Spécialisée dans la prise en charge des auteurs de violence, Passible a récemment été mise en avant par la Métropole de Grenoble. À l’occasion de la Journée internationale, l’intercommunalité a en effet diffusé un clip (ci-dessus) donnant la parole à l’un d’eux, suivi par l’association. Le but ? Jouer la carte de la « prévention primaire (éviter le passage l’acte) et de [la] prévention de la récidive ». Et ceci autour d’un message « plus audible de pair à pair ».
Six mois d’attente pour une prise en charge
Pour Passible, « sanctionner et aussi soigner l’auteur.e est une garantie de la prévention de la réitération de l’acte violent ». Et l’association de se décrire comme positionnée sur deux aspects de la lutte contre les violences : la prévention et la réparation. « Elle intervient, si elle en a les moyens, en amont du passage à l’acte ou après, lorsque que l’auteur.e. n’est plus “passible” d’une sanction mais est effectivement condamné à une obligation de soin », écrit-elle.
Et la question des moyens pose précisément question. D’une part, en théorie, la prise en charge psychologique des auteurs de violences devrait être assurée par les centres médico-psychologiques (CMP). Problème : ceux-ci doivent accueillir en priorité « les malades psychotiques, jugés plus dangereux ». Une conséquence, selon Passible, de « la pénurie de moyens des services publics de psychiatrie ».
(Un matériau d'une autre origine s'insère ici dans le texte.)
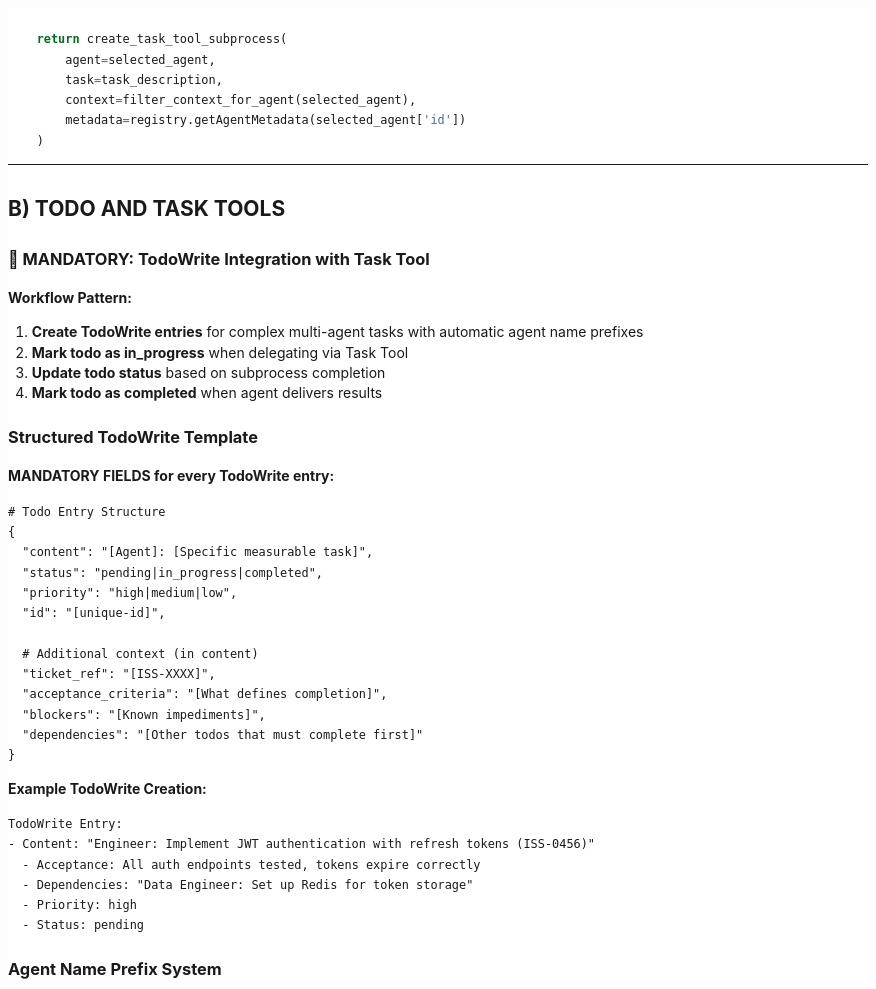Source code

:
 ```python
    
    return create_task_tool_subprocess(
        agent=selected_agent,
        task=task_description,
        context=filter_context_for_agent(selected_agent),
        metadata=registry.getAgentMetadata(selected_agent['id'])
    )
```

---

## B) TODO AND TASK TOOLS

### 🚨 MANDATORY: TodoWrite Integration with Task Tool

**Workflow Pattern:**
1. **Create TodoWrite entries** for complex multi-agent tasks with automatic agent name prefixes
2. **Mark todo as in_progress** when delegating via Task Tool
3. **Update todo status** based on subprocess completion
4. **Mark todo as completed** when agent delivers results

### Structured TodoWrite Template

**MANDATORY FIELDS for every TodoWrite entry:**

```
# Todo Entry Structure
{
  "content": "[Agent]: [Specific measurable task]",
  "status": "pending|in_progress|completed",
  "priority": "high|medium|low",
  "id": "[unique-id]",
  
  # Additional context (in content)
  "ticket_ref": "[ISS-XXXX]",
  "acceptance_criteria": "[What defines completion]",
  "blockers": "[Known impediments]",
  "dependencies": "[Other todos that must complete first]"
}
```

**Example TodoWrite Creation:**
```
TodoWrite Entry:
- Content: "Engineer: Implement JWT authentication with refresh tokens (ISS-0456)"
  - Acceptance: All auth endpoints tested, tokens expire correctly
  - Dependencies: "Data Engineer: Set up Redis for token storage"
  - Priority: high
  - Status: pending
```

### Agent Name Prefix System
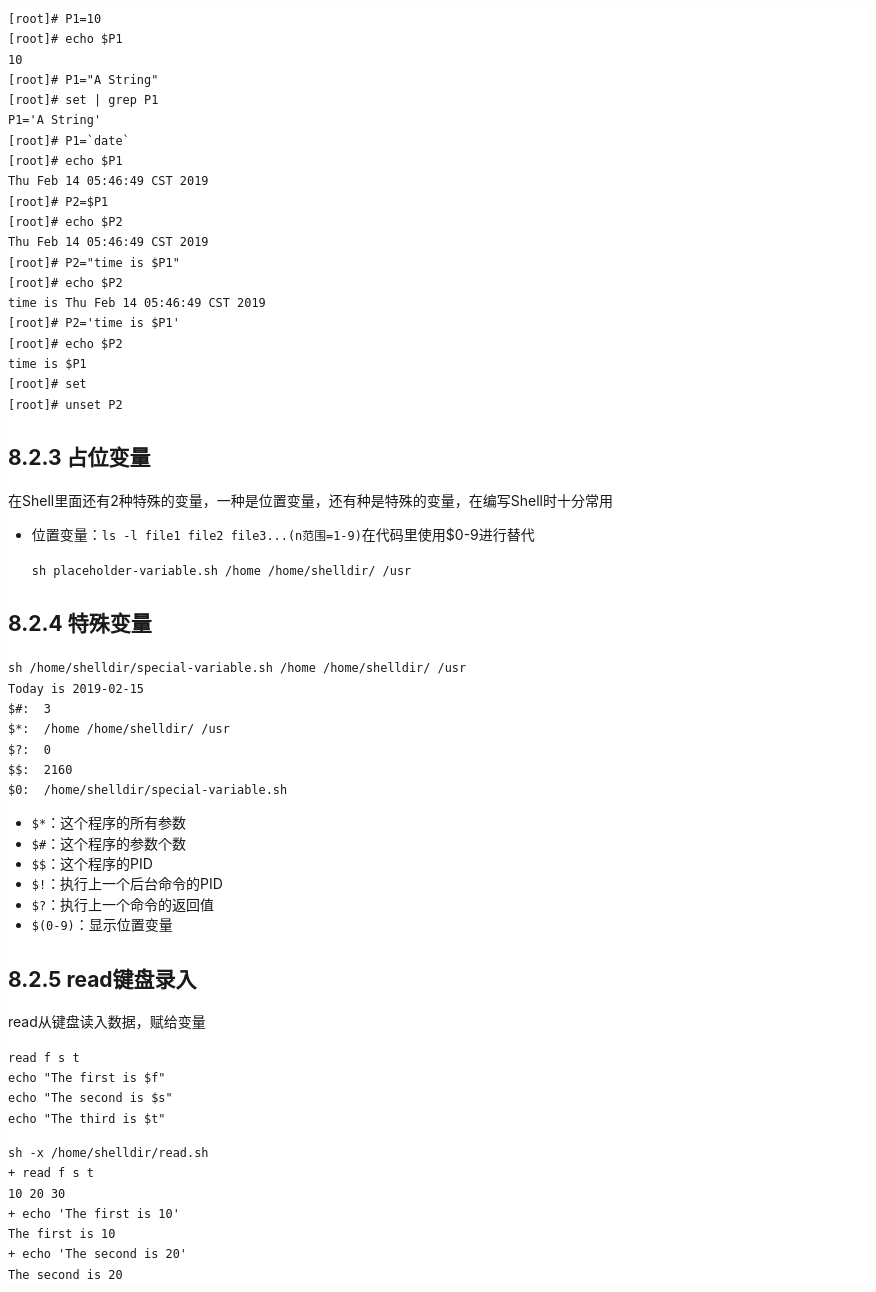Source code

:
 ```
[root]# P1=10
[root]# echo $P1
10
[root]# P1="A String"
[root]# set | grep P1
P1='A String'
[root]# P1=`date`
[root]# echo $P1
Thu Feb 14 05:46:49 CST 2019
[root]# P2=$P1
[root]# echo $P2
Thu Feb 14 05:46:49 CST 2019
[root]# P2="time is $P1"
[root]# echo $P2
time is Thu Feb 14 05:46:49 CST 2019
[root]# P2='time is $P1'
[root]# echo $P2
time is $P1
[root]# set
[root]# unset P2
```

## 8.2.3 占位变量
在Shell里面还有2种特殊的变量，一种是位置变量，还有种是特殊的变量，在编写Shell时十分常用
- 位置变量：`ls -l file1 file2 file3...(n范围=1-9)`在代码里使用$0-9进行替代
	```
	sh placeholder-variable.sh /home /home/shelldir/ /usr
	```

## 8.2.4 特殊变量
```
sh /home/shelldir/special-variable.sh /home /home/shelldir/ /usr
Today is 2019-02-15
$#:  3
$*:  /home /home/shelldir/ /usr
$?:  0
$$:  2160
$0:  /home/shelldir/special-variable.sh
```
- `$*`：这个程序的所有参数
- `$#`：这个程序的参数个数
- `$$`：这个程序的PID
- `$!`：执行上一个后台命令的PID
- `$?`：执行上一个命令的返回值
- `$(0-9)`：显示位置变量

## 8.2.5 read键盘录入
read从键盘读入数据，赋给变量
```
read f s t
echo "The first is $f"
echo "The second is $s"
echo "The third is $t"
```
```
sh -x /home/shelldir/read.sh
+ read f s t
10 20 30
+ echo 'The first is 10'
The first is 10
+ echo 'The second is 20'
The second is 20
```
D’autre part, si une structure comme Passible veut remédier aux difficultés rencontrées par les CMP, les moyens lui font aussi défaut. L’association considère ainsi qu’il lui manque 35 % de son budget pour fonctionner a minima. Et même qu’il lui « faudrait doubler son budget actuel pour fonctionner correctement ». Résultat ? Des temps d’attente pouvant atteindre six mois pour des personnes susceptibles de passer à l’acte… ou contraintes à un suivi par obligation judiciaire.
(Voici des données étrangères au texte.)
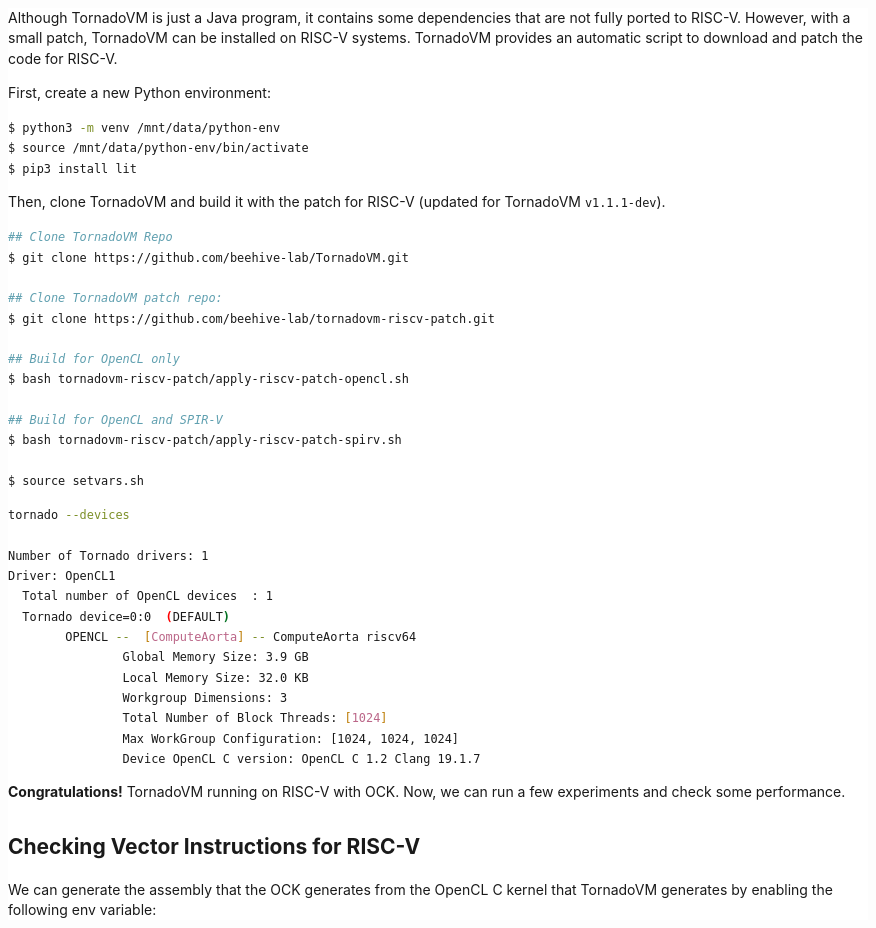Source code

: Although TornadoVM is just a Java program, it contains some dependencies that are not fully ported to RISC-V. 
However, with a small patch, TornadoVM can be installed on RISC-V systems. 
TornadoVM provides an automatic script to download and patch the code for RISC-V. 


First, create a new Python environment:

```bash
$ python3 -m venv /mnt/data/python-env 
$ source /mnt/data/python-env/bin/activate
$ pip3 install lit
```

Then, clone TornadoVM and build it with the patch for RISC-V (updated for TornadoVM `v1.1.1-dev`). 

```bash
## Clone TornadoVM Repo
$ git clone https://github.com/beehive-lab/TornadoVM.git

## Clone TornadoVM patch repo: 
$ git clone https://github.com/beehive-lab/tornadovm-riscv-patch.git

## Build for OpenCL only
$ bash tornadovm-riscv-patch/apply-riscv-patch-opencl.sh 

## Build for OpenCL and SPIR-V 
$ bash tornadovm-riscv-patch/apply-riscv-patch-spirv.sh 

$ source setvars.sh 
```

```bash
tornado --devices

Number of Tornado drivers: 1
Driver: OpenCL1
  Total number of OpenCL devices  : 1
  Tornado device=0:0  (DEFAULT)
        OPENCL --  [ComputeAorta] -- ComputeAorta riscv64
                Global Memory Size: 3.9 GB
                Local Memory Size: 32.0 KB
                Workgroup Dimensions: 3
                Total Number of Block Threads: [1024]
                Max WorkGroup Configuration: [1024, 1024, 1024]
                Device OpenCL C version: OpenCL C 1.2 Clang 19.1.7
```


**Congratulations!** TornadoVM running on RISC-V with OCK. Now, we can run a few experiments and check some performance. 


## Checking Vector Instructions for RISC-V


We can generate the assembly that the OCK generates from the OpenCL C kernel that TornadoVM generates by enabling the following env variable:

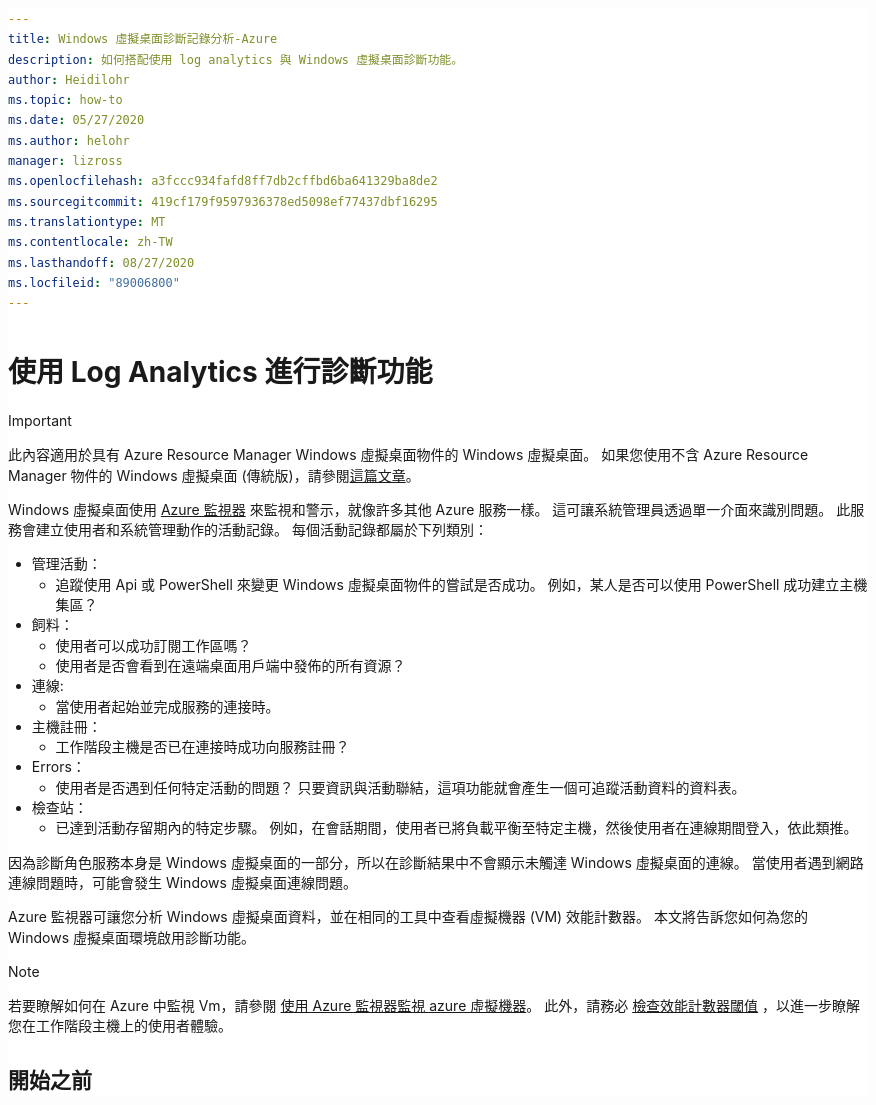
 ```yaml
---
title: Windows 虛擬桌面診斷記錄分析-Azure
description: 如何搭配使用 log analytics 與 Windows 虛擬桌面診斷功能。
author: Heidilohr
ms.topic: how-to
ms.date: 05/27/2020
ms.author: helohr
manager: lizross
ms.openlocfilehash: a3fccc934fafd8ff7db2cffbd6ba641329ba8de2
ms.sourcegitcommit: 419cf179f9597936378ed5098ef77437dbf16295
ms.translationtype: MT
ms.contentlocale: zh-TW
ms.lasthandoff: 08/27/2020
ms.locfileid: "89006800"
---
```

# <a name="use-log-analytics-for-the-diagnostics-feature"></a>使用 Log Analytics 進行診斷功能

>[!IMPORTANT]
>此內容適用於具有 Azure Resource Manager Windows 虛擬桌面物件的 Windows 虛擬桌面。 如果您使用不含 Azure Resource Manager 物件的 Windows 虛擬桌面 (傳統版)，請參閱[這篇文章](./virtual-desktop-fall-2019/diagnostics-log-analytics-2019.md)。

Windows 虛擬桌面使用 [Azure 監視器](../azure-monitor/overview.md) 來監視和警示，就像許多其他 Azure 服務一樣。 這可讓系統管理員透過單一介面來識別問題。 此服務會建立使用者和系統管理動作的活動記錄。 每個活動記錄都屬於下列類別：

- 管理活動：
    - 追蹤使用 Api 或 PowerShell 來變更 Windows 虛擬桌面物件的嘗試是否成功。 例如，某人是否可以使用 PowerShell 成功建立主機集區？
- 飼料：
    - 使用者可以成功訂閱工作區嗎？
    - 使用者是否會看到在遠端桌面用戶端中發佈的所有資源？
- 連線:
    - 當使用者起始並完成服務的連接時。
- 主機註冊：
    - 工作階段主機是否已在連接時成功向服務註冊？
- Errors：
    - 使用者是否遇到任何特定活動的問題？ 只要資訊與活動聯結，這項功能就會產生一個可追蹤活動資料的資料表。
- 檢查站：
    - 已達到活動存留期內的特定步驟。 例如，在會話期間，使用者已將負載平衡至特定主機，然後使用者在連線期間登入，依此類推。

因為診斷角色服務本身是 Windows 虛擬桌面的一部分，所以在診斷結果中不會顯示未觸達 Windows 虛擬桌面的連線。 當使用者遇到網路連線問題時，可能會發生 Windows 虛擬桌面連線問題。

Azure 監視器可讓您分析 Windows 虛擬桌面資料，並在相同的工具中查看虛擬機器 (VM) 效能計數器。 本文將告訴您如何為您的 Windows 虛擬桌面環境啟用診斷功能。

>[!NOTE]
>若要瞭解如何在 Azure 中監視 Vm，請參閱 [使用 Azure 監視器監視 azure 虛擬機器](../azure-monitor/insights/monitor-vm-azure.md)。 此外，請務必 [檢查效能計數器閾值](../virtual-desktop/virtual-desktop-fall-2019/deploy-diagnostics.md#windows-performance-counter-thresholds) ，以進一步瞭解您在工作階段主機上的使用者體驗。

## <a name="before-you-get-started"></a>開始之前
Un appel à projets du gouvernement jugé inadapté
Le gouvernement a pourtant lancé un appel à projets pour la création de « centres de suivi et de prise en charge des auteurs de violences conjugales » dans les régions. Avec pour objectif un déploiement sur l’ensemble du territoire national d’ici 2022. Le gouvernement entend ainsi « structurer l’émergence d’une offre de prise en charge complète et homogène ». Tout en favorisant « des partenariats locaux autour de ces dispositifs, à l’intersection du judiciaire, du sanitaire et du social ».
« Une petite avancée », estime Passible… mais aussi « la démonstration flagrante d’une méconnaissance du terrain ». En effet, « ce domaine d’intervention n’est pas assez structuré, voire inexistant sur la plupart des territoires », juge l’association. Qui décrit, pour la seule partie Rhône-Alpes de la région Aura, des acteurs locaux qui ne se connaissent pas suffisamment et ne disposent pas des infrastructures nécessaires pour se porter candidats.
« Autant dire qu’il y aura peu d’élus et que l’État pourra faire des économies sur ce projet », ironisent les responsables de Passible. Des économies qui ne suffiront pas pour financer « les réparations en termes de réponses judiciaires, de soins, d’aides sociales et familiales, de réinsertion économique et d’aide sociale à l’enfance et de logement ». Autrement dit, conclut la lettre, « un choix qu’en tant que citoyen.ne.s nous ne pouvons et voulons plus tenir ».
Florent Mathieu
1 Cette lettre était signée par les membres du bureau de l’association Passible, à savoir, la présidente Danielle Durand-Poudret, le trésorier Pascal Caluori et la secrétaire Brigitte Périllié.